Hoca, “Hayır Mehmet Ağa Osman Nuri’ yi de getir buraya!” deyince elim ayağım buz kesti.  Babam durumu anladı galiba, elimden tutarak beni öne götürdü.

Hoca ayağa kalktı ve elimden tutu, cemaate doğru dönerek, “ağalar! Araya iki dakikalık bir merasim sıkıştıralım mı?” dedi.

Beni öven birkaç kelam ettikten sonra kısa bir sure okumamın ve bunu tecvitli yapmamı istedi. Özel bir tecvit dersi falan almazdık. Ben olçumlanırdım işte. Çok küçük yaşlarda babamın da teşviki ile bağıra çağıra türkü söylemeye çalışırdım. Benim makam bilgim de onlarla sınırlıydı.

Öyle başladım ve öyle bitirdim. Tüm cemaat yüksek sesle beni kutladı. Önden arkaya giderken giydiğim zubunun cebine sürekli eller girip çıkarak bir şeyler bırakıyordu. Bir avuç bozuk param olmuştu.

Ne zaman Ramazan gelse bu anı hatırlarım.

Kaliteli ve lezzetli yemekleri severim.

Lâkin, bu sahada hüküm oluşturacak bilgiye sahip değilim.

İnsanları doyuran ve buna haz katan tüm anaların elinden çıkan aş değerlidir. O nedenle de aştan ziyade ana gelir aklıma.

Bir de aşçılığı ekmek kapısı olarak yapan tüm lezzet ustaları gelir.

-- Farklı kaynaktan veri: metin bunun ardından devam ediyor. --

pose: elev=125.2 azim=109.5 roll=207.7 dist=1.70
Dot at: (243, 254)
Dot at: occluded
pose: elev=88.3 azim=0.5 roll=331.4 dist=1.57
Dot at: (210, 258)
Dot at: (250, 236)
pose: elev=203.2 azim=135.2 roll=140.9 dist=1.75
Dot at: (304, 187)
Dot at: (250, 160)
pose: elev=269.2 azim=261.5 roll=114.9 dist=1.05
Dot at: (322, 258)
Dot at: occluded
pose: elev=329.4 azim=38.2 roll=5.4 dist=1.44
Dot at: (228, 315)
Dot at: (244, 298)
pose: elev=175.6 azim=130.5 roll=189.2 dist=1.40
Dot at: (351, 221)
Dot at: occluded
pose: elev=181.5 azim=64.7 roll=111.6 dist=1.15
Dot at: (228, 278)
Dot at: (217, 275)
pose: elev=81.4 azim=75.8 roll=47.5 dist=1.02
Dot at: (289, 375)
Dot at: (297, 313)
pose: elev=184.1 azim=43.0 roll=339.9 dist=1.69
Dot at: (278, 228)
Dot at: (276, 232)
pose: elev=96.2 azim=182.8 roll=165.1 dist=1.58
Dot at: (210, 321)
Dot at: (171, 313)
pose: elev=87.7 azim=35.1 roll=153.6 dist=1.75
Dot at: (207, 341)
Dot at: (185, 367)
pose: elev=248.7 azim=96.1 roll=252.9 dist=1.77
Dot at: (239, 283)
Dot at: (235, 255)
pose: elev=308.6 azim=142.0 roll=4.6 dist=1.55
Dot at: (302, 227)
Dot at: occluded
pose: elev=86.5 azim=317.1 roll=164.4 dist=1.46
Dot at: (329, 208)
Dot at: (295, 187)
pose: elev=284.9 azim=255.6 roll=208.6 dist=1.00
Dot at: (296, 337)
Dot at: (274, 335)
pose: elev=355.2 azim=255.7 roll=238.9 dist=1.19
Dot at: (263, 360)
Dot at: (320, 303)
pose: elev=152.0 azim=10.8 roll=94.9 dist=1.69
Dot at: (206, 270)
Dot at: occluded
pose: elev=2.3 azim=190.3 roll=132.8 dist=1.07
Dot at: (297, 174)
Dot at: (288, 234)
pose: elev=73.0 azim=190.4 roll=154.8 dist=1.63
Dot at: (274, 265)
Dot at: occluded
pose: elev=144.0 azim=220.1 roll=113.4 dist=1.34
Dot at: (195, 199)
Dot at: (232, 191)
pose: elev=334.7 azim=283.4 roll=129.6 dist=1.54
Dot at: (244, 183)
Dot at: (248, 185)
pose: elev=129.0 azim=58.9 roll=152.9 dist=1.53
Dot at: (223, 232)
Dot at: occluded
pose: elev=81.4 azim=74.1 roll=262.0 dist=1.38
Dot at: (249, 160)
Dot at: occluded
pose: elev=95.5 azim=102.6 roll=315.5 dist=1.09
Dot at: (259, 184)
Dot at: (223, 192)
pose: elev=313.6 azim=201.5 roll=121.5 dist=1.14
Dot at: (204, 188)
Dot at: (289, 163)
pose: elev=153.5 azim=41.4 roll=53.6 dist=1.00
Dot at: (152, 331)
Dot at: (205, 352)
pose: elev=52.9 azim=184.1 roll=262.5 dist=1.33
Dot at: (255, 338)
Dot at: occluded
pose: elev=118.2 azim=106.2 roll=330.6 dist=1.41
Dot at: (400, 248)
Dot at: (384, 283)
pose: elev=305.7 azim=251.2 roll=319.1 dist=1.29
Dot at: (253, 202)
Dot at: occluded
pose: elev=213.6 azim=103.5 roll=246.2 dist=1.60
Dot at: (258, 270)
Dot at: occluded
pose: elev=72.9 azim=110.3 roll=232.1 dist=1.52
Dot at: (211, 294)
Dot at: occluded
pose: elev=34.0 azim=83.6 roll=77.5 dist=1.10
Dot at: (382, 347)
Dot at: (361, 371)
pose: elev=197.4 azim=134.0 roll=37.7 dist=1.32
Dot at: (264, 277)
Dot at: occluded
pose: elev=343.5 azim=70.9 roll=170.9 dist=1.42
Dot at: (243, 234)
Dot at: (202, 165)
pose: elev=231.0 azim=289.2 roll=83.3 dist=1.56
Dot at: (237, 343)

Dilerim, kendi iç dünyamıza yolculuk konusu bu Ramazan’ da daha öne çıkar. “Otuz günde Kuranı hatmettim” demek çok güzel. Ama hatmettin de ne öğrendin? Sorusu daha da güzel değil mi?

Dünya barış ve huzur içinde yaşasın ve Ramazanlar bunlara vesile olsun.